Excerpt provided:
- Origin: Japan
- Genres: J-pop
- Years active: 2013-2019
- Labels: Kisspoint Records
- Website: tsuribit.com

= Tsuri Bit =

Japanese girl idol group

Tsuri Bit (つりビット, Tsuribitto) was a Japanese 5-member girl idol group. It released its debut single in 2013 and disbanded in 2019.

The group's name is a portmanteau of "angling" (釣り, tsuri) and the English word "bit".

==Members==
- Mizuki Hasegawa (長谷川瑞)
- Natsuki Takeuchi (竹内夏紀)
- Aya Kikima (聞間彩)
- Sakura Andō (安藤咲桜)
- Ayu Konishi (小西杏優)

Provided material:
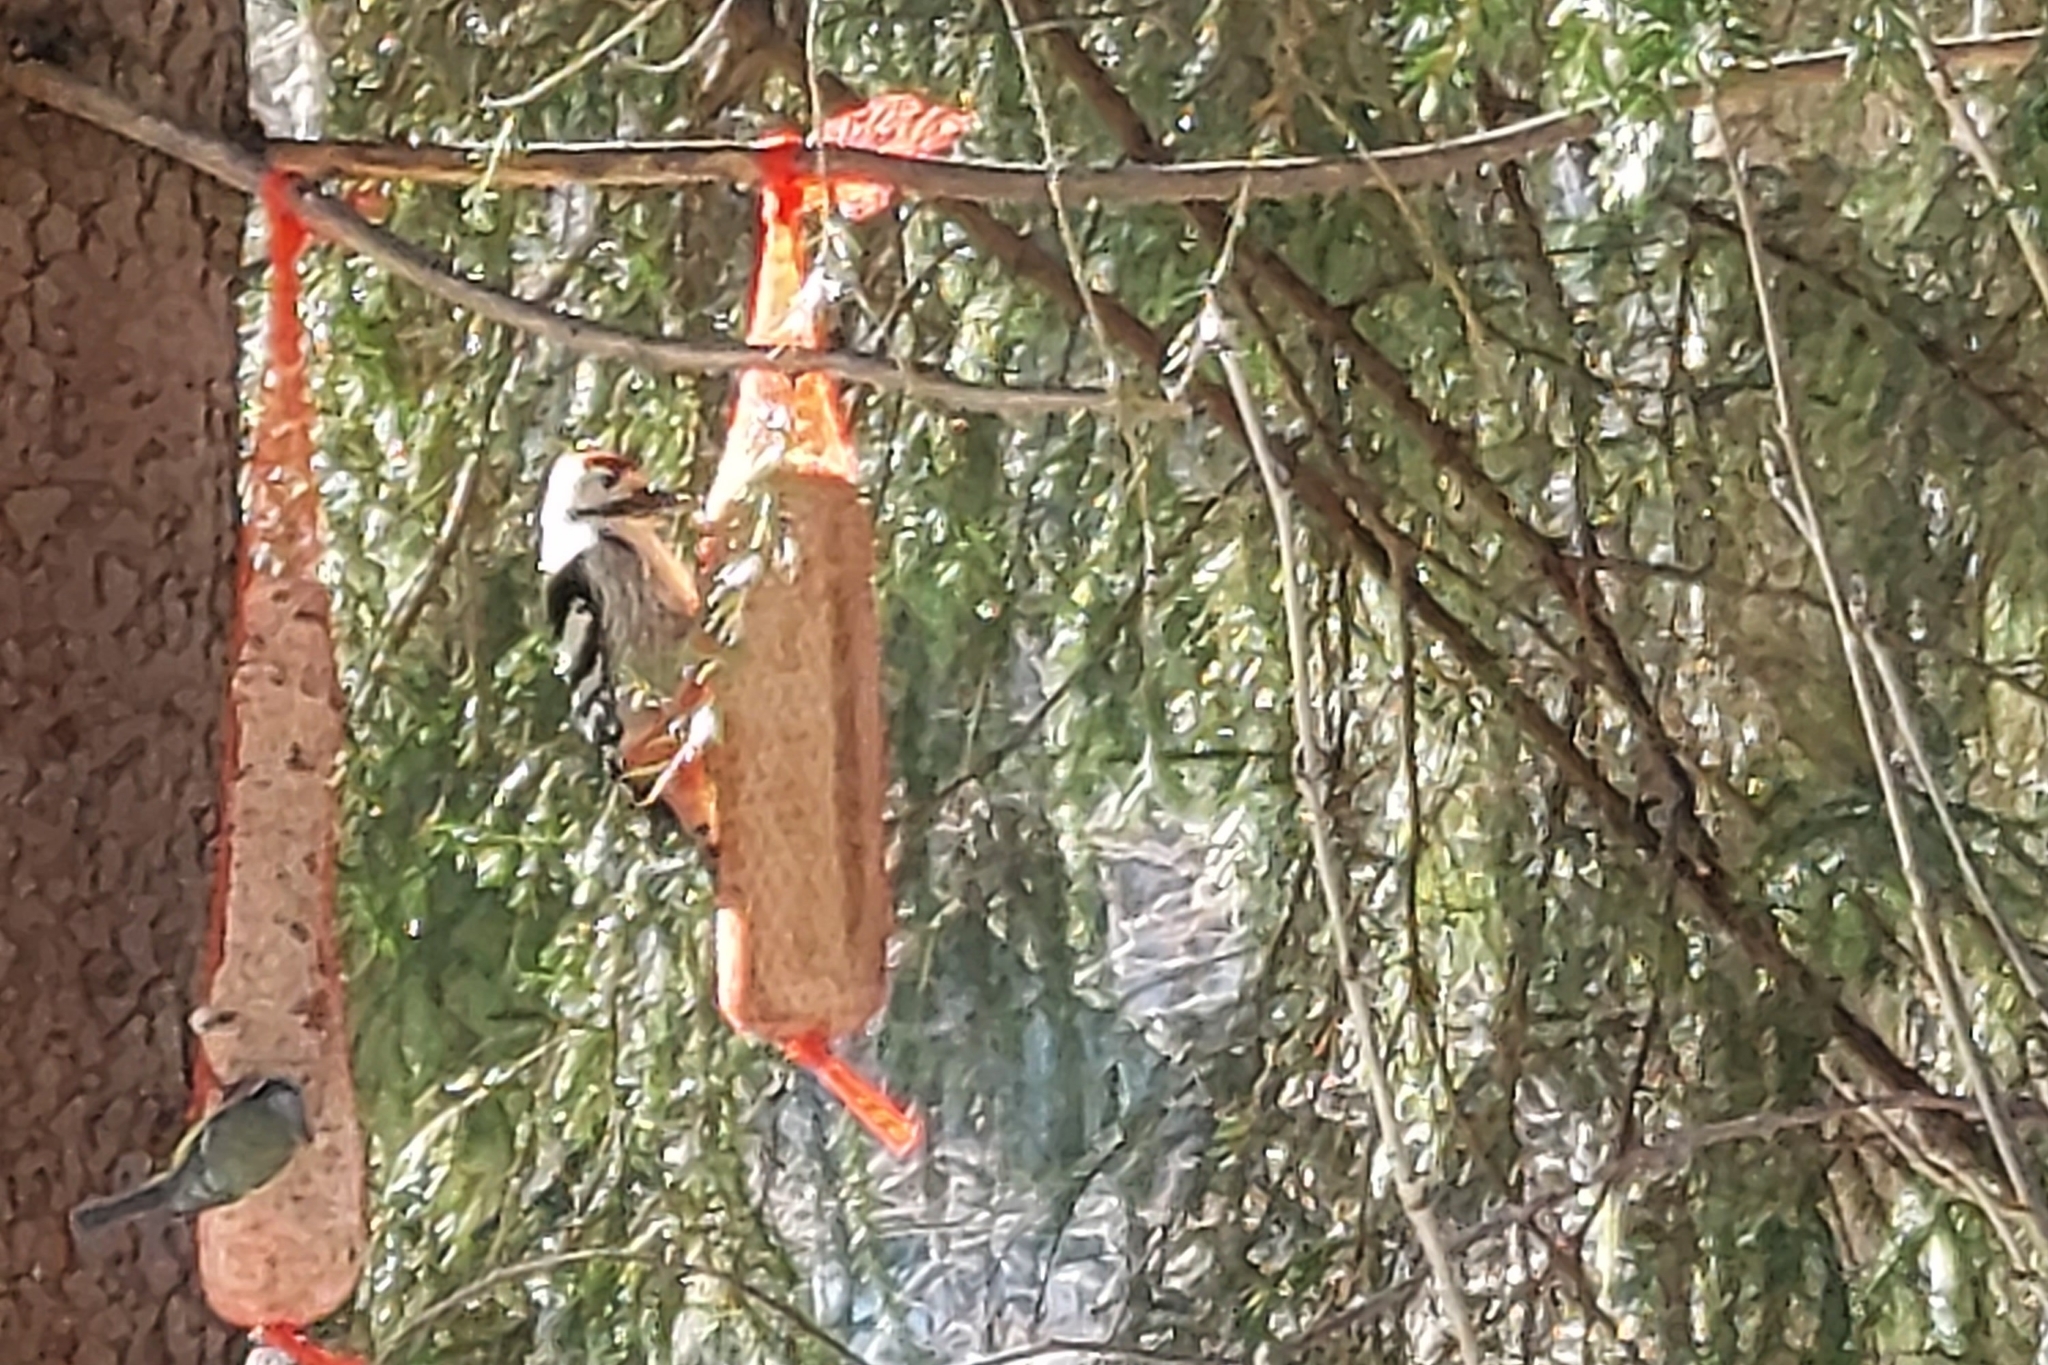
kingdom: Animalia
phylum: Chordata
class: Aves
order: Piciformes
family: Picidae
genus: Dendrocopos
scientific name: Dendrocopos leucotos
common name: White-backed woodpecker
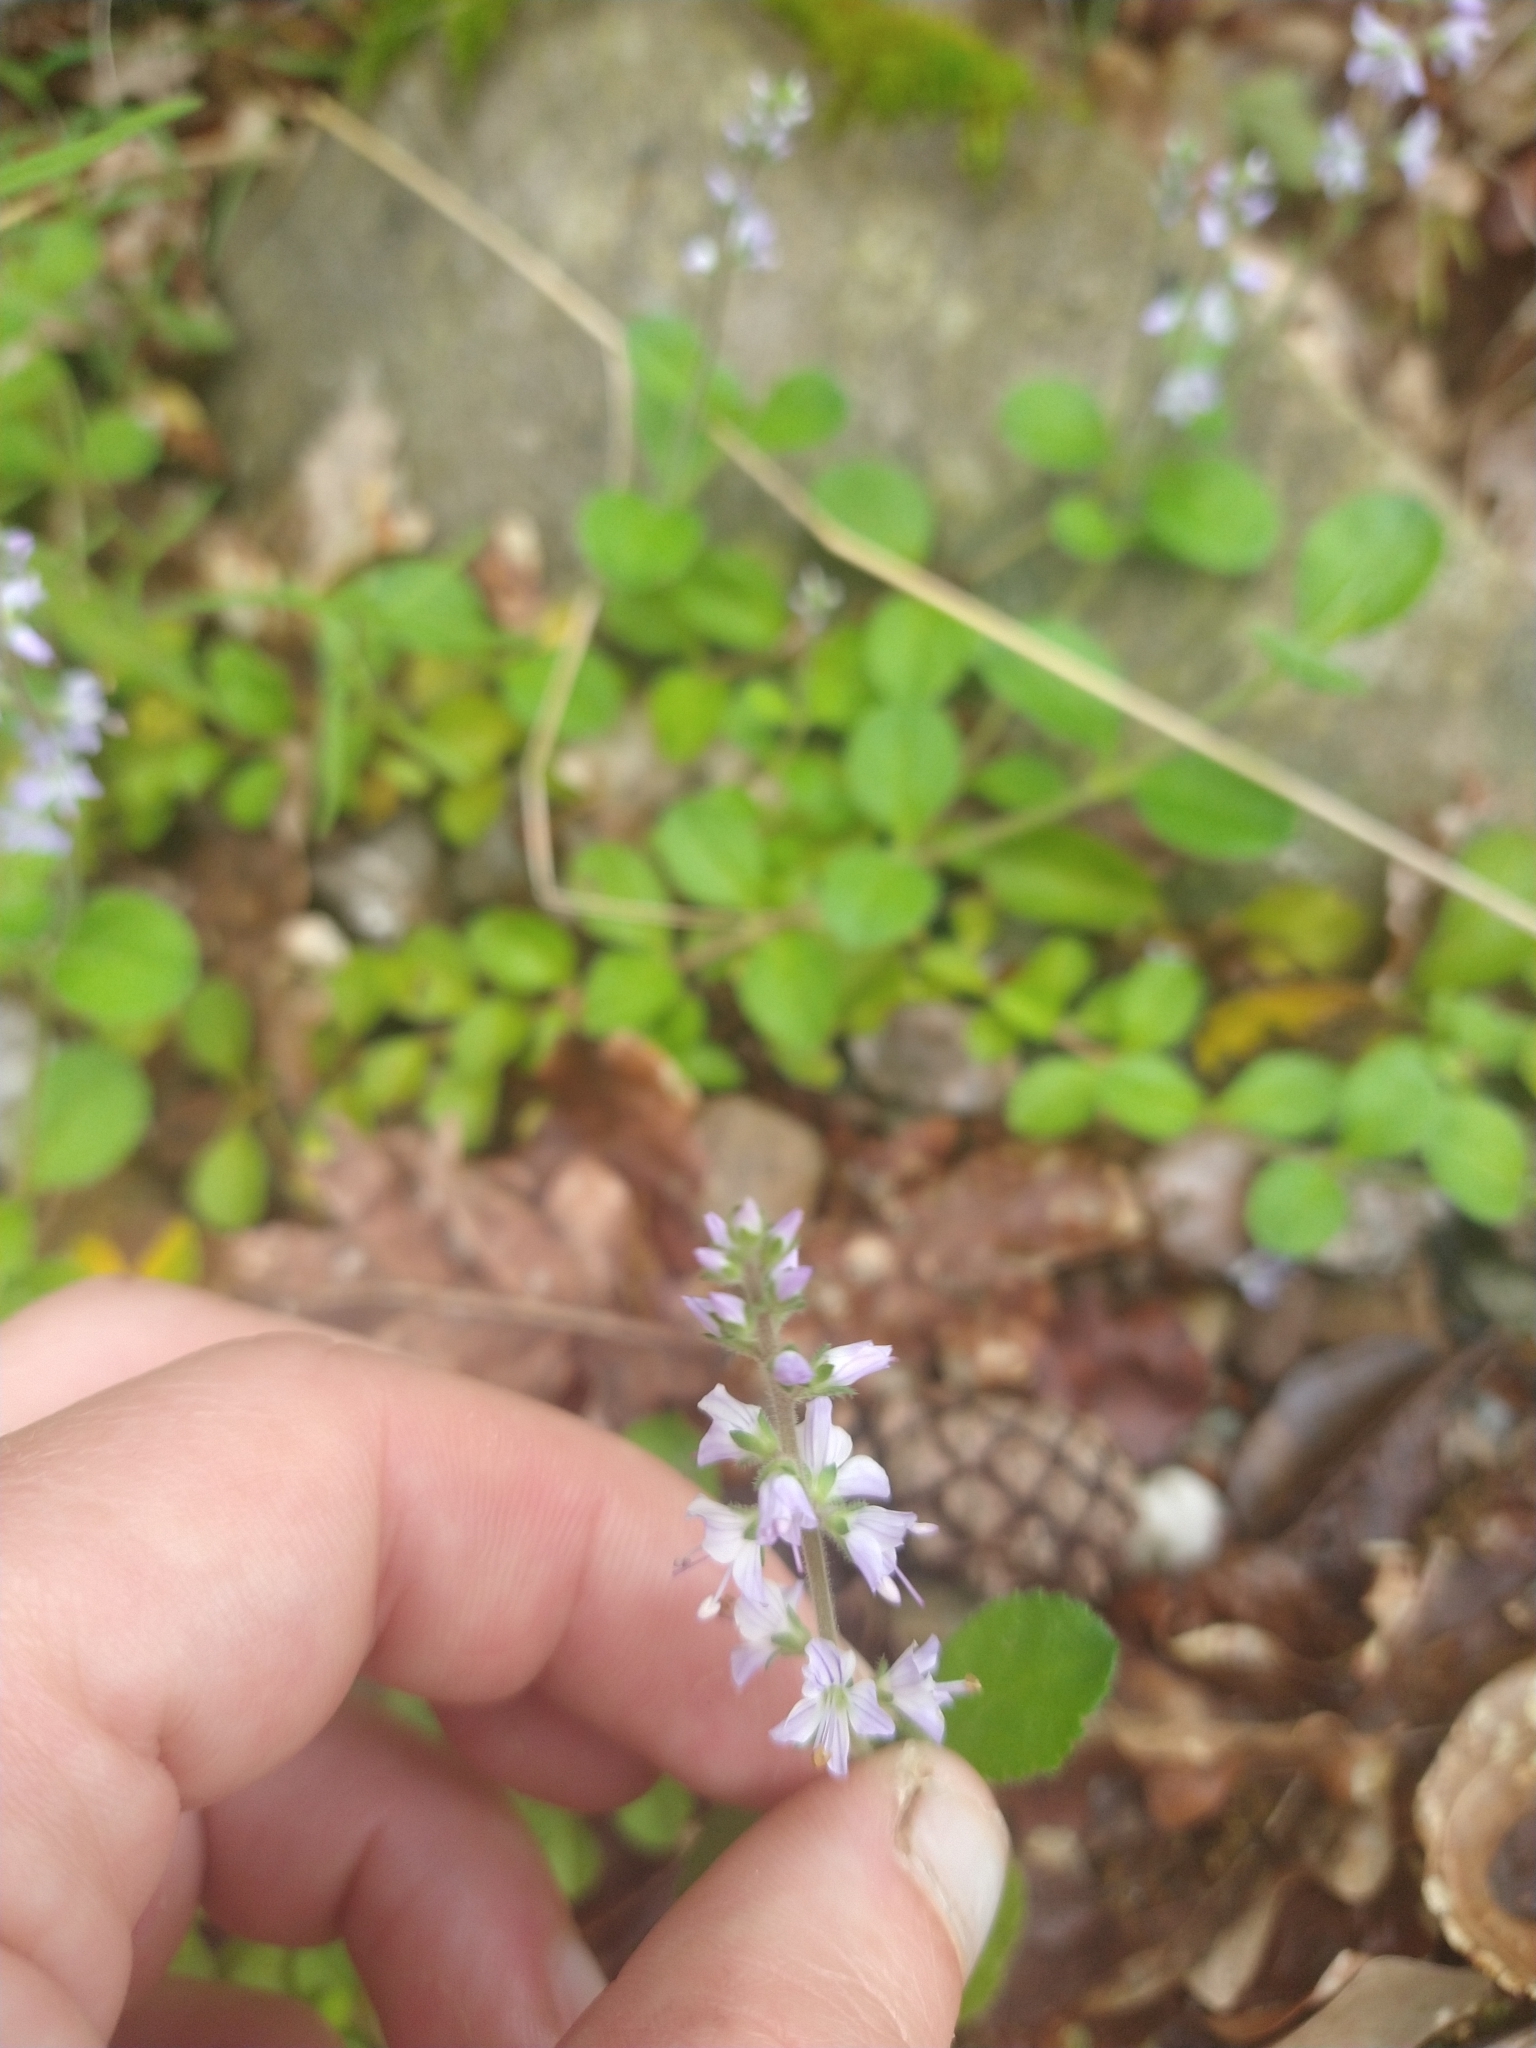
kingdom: Plantae
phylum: Tracheophyta
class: Magnoliopsida
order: Lamiales
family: Plantaginaceae
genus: Veronica
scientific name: Veronica officinalis
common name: Common speedwell
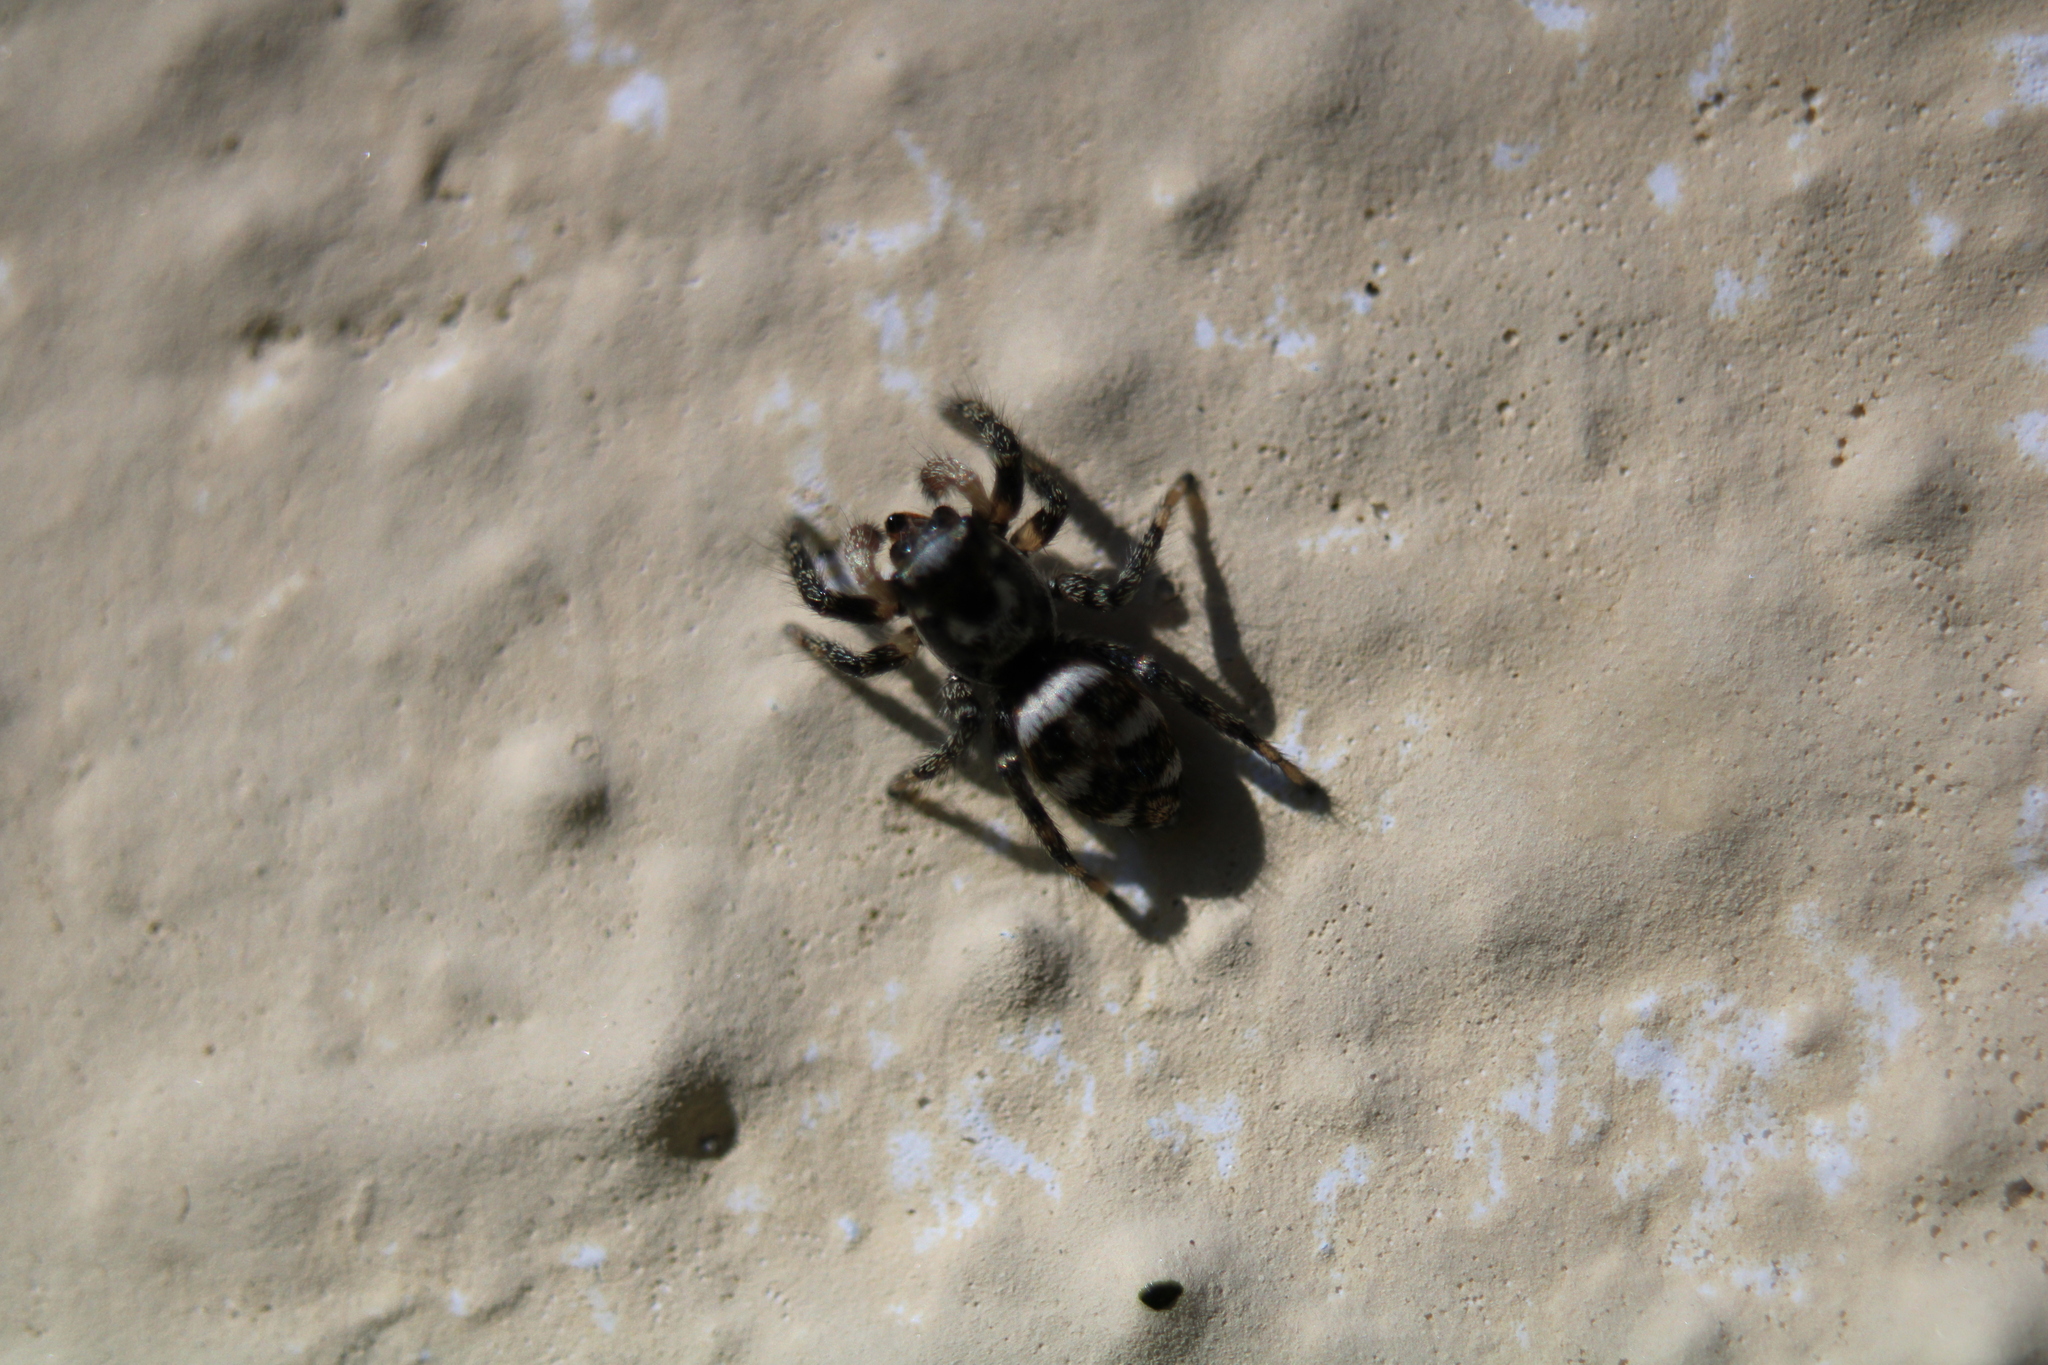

Questions:
A - Name every member of the group listed in the Tsuri Bit article.
B - Which record label does the Tsuri Bit article give for the group?
C - Reproduce the Tsuri Bit article word for word, starting at "The group's name" and ending at "Ayu Konishi (小西杏優)".
The items are separate material and have no connection to the Tsuri Bit article.

Solutions per task:
A -
- Mizuki Hasegawa (長谷川瑞)
- Natsuki Takeuchi (竹内夏紀)
- Aya Kikima (聞間彩)
- Sakura Andō (安藤咲桜)
- Ayu Konishi (小西杏優)

B - Kisspoint Records

C -
The group's name is a portmanteau of "angling" (釣り, tsuri) and the English word "bit".

==Members==
- Mizuki Hasegawa (長谷川瑞)
- Natsuki Takeuchi (竹内夏紀)
- Aya Kikima (聞間彩)
- Sakura Andō (安藤咲桜)
- Ayu Konishi (小西杏優)